(SOURCE MATERIAL)

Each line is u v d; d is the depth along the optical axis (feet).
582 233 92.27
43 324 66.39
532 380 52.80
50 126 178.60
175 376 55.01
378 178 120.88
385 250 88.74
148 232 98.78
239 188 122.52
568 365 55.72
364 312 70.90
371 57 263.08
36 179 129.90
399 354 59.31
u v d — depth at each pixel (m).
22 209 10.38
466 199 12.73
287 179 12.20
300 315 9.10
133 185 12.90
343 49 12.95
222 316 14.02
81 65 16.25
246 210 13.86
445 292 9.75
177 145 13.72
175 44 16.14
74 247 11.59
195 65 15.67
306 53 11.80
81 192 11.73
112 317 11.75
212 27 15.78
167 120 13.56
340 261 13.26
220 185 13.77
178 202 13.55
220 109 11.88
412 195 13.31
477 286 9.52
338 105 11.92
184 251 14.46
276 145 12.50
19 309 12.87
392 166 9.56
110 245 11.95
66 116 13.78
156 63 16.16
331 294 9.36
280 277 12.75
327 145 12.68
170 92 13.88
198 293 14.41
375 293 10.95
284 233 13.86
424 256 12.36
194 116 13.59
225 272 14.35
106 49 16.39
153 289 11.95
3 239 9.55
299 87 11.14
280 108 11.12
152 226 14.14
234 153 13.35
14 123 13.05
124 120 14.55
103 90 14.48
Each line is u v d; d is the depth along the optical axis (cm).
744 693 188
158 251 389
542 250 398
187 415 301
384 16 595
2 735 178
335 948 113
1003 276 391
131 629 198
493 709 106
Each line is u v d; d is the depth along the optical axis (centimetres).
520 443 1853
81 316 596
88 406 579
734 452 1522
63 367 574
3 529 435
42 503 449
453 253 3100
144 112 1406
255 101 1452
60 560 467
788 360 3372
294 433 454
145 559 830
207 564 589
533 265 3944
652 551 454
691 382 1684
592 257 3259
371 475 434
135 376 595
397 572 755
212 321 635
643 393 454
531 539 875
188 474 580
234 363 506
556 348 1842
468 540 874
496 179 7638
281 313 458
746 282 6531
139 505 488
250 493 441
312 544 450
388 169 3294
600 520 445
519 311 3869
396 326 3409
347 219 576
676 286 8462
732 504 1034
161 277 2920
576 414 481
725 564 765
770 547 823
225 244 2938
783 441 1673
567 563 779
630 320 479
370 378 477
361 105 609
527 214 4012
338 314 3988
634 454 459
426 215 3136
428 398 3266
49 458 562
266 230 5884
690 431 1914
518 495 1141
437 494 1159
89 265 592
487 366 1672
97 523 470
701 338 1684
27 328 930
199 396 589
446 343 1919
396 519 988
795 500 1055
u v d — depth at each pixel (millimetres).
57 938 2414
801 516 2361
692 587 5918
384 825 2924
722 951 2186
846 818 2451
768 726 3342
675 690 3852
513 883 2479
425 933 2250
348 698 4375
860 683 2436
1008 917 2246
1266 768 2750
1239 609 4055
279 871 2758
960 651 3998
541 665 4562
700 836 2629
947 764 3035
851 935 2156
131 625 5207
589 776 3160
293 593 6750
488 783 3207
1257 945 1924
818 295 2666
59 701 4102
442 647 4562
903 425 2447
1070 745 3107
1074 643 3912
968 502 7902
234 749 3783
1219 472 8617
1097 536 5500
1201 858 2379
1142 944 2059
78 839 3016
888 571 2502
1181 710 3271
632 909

(End SOURCE MATERIAL)

▸ EXERCISE DESCRIPTION
What is the number of lines in the records that contain "pixel"? Give that number only.

▸ YOUR RESPONSE
2